Short problem. In the article on Malaysian Bulk Carriers' supermarket plans, what vessels does the company currently own?

Excerpt.

>> start

Bulker operator plans to open supermarkets
MBC currently owns two bulkers and operates two more on charter (MBC)

Published Aug 16, 2022 6:00 PM by The Maritime Executive

Earlier this year in an effort to gain better control of the movement of its merchandise and manage challenges in the shipping business, German food retailer Lidl announced that it was starting a shipping line called Tailwind Shipping Lines. Now in a sort of “turnabout is fair play” development, Malaysian Bulk Carriers Berhad, which describes itself as the largest dry bulk shipowner in Malaysia engaged in international shipping, reports it plans to diversify by forming a collaboration to enter the retail grocery business.

MBC, commonly referred to as Maybulk, reports it has been looking for new strategic business opportunities to diversify its revenue stream to mitigate the risks associated with the shipping business. The company currently owns two Kamsarmax dry bulk carriers and also operates on charter a Supramax and Handysize bulker. They are also involved in ship management and historically in tanker operations, although they are not currently operating tankers.

The past few years have been challenging for Maybulk as its fleet size decreased following the sale of older vessels. Management highlights that they currently derive their revenues from the provision of freight services for charter, which is of course subject to fluctuations in charter rates that are beyond their control. After being profitable in 2018, the company suffered two years of losses only returning to profitability in 2021 due to increased demand for commodities amid the global economic recovery.

>> end

Data rows.
>> start

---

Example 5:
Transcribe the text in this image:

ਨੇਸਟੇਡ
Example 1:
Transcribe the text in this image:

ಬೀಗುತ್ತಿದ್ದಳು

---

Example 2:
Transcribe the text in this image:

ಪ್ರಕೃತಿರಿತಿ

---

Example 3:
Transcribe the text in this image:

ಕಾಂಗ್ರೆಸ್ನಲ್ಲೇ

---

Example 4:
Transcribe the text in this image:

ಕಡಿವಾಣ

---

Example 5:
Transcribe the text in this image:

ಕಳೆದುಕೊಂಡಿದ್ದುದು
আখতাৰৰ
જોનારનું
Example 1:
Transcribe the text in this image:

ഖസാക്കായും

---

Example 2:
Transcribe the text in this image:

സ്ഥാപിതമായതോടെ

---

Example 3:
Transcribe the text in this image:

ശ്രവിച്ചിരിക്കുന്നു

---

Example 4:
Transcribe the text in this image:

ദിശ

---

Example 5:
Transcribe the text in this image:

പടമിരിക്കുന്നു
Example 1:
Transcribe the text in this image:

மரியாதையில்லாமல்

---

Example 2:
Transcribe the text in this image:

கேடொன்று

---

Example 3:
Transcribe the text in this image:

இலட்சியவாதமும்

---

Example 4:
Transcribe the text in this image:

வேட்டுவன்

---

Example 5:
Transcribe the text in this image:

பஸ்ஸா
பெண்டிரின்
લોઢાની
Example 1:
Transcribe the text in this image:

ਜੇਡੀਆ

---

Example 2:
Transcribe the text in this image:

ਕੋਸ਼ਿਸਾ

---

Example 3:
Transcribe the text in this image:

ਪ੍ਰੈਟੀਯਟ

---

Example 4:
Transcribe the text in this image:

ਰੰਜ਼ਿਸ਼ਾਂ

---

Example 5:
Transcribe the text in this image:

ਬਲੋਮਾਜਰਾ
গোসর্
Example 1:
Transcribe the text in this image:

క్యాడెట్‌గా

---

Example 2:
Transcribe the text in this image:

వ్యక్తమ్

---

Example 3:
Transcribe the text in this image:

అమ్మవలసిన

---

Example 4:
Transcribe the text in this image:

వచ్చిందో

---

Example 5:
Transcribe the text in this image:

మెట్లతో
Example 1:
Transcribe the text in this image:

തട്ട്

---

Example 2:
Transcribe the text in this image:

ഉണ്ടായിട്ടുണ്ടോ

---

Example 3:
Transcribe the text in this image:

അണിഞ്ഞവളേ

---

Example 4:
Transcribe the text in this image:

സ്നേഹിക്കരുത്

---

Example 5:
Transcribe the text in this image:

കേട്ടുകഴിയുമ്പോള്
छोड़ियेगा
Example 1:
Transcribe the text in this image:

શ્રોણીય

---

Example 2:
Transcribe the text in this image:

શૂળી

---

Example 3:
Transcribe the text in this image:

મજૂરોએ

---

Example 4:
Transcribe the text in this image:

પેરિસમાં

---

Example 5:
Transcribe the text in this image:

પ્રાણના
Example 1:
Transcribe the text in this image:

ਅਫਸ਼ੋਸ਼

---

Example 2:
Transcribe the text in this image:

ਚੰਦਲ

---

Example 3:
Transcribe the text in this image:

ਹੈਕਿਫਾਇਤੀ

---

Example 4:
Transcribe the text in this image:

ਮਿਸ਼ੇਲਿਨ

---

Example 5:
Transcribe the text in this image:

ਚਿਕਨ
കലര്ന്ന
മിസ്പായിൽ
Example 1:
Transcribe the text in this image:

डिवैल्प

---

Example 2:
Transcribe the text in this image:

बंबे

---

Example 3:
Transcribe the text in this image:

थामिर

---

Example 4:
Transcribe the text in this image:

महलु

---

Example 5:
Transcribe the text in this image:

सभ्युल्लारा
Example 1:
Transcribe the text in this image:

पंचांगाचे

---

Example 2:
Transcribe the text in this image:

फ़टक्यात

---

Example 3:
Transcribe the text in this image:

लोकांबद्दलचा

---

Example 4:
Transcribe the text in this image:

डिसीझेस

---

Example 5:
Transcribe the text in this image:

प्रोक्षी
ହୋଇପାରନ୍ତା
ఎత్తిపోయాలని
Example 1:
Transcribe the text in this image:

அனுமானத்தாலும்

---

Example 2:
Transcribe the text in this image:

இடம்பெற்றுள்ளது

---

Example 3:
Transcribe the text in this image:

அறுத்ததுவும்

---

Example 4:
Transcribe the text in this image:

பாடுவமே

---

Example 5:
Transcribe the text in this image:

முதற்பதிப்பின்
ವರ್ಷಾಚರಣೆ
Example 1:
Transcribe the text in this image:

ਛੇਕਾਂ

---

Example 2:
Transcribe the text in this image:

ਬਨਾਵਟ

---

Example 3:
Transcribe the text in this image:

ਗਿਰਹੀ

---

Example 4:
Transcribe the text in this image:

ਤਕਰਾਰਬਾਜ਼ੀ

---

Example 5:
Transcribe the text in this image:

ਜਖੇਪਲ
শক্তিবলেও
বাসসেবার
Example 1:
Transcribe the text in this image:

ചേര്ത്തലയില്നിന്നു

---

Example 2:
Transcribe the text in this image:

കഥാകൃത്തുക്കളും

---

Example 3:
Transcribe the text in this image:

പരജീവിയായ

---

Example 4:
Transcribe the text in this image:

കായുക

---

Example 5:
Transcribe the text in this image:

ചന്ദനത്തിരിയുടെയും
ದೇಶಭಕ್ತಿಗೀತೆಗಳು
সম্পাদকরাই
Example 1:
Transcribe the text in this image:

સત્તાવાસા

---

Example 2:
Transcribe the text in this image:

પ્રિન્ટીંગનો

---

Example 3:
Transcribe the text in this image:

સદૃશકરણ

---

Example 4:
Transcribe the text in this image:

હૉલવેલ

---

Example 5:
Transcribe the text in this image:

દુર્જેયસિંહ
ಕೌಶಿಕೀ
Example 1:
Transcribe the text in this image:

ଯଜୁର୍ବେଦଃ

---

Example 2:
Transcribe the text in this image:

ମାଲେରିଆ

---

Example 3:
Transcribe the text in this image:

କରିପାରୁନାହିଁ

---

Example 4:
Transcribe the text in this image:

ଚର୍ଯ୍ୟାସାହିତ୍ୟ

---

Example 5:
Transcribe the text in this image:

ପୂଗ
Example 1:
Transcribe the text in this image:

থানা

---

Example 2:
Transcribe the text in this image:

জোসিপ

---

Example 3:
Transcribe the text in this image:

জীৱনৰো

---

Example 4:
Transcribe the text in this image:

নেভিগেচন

>> end

The output. Two Kamsarmax dry bulk carriers.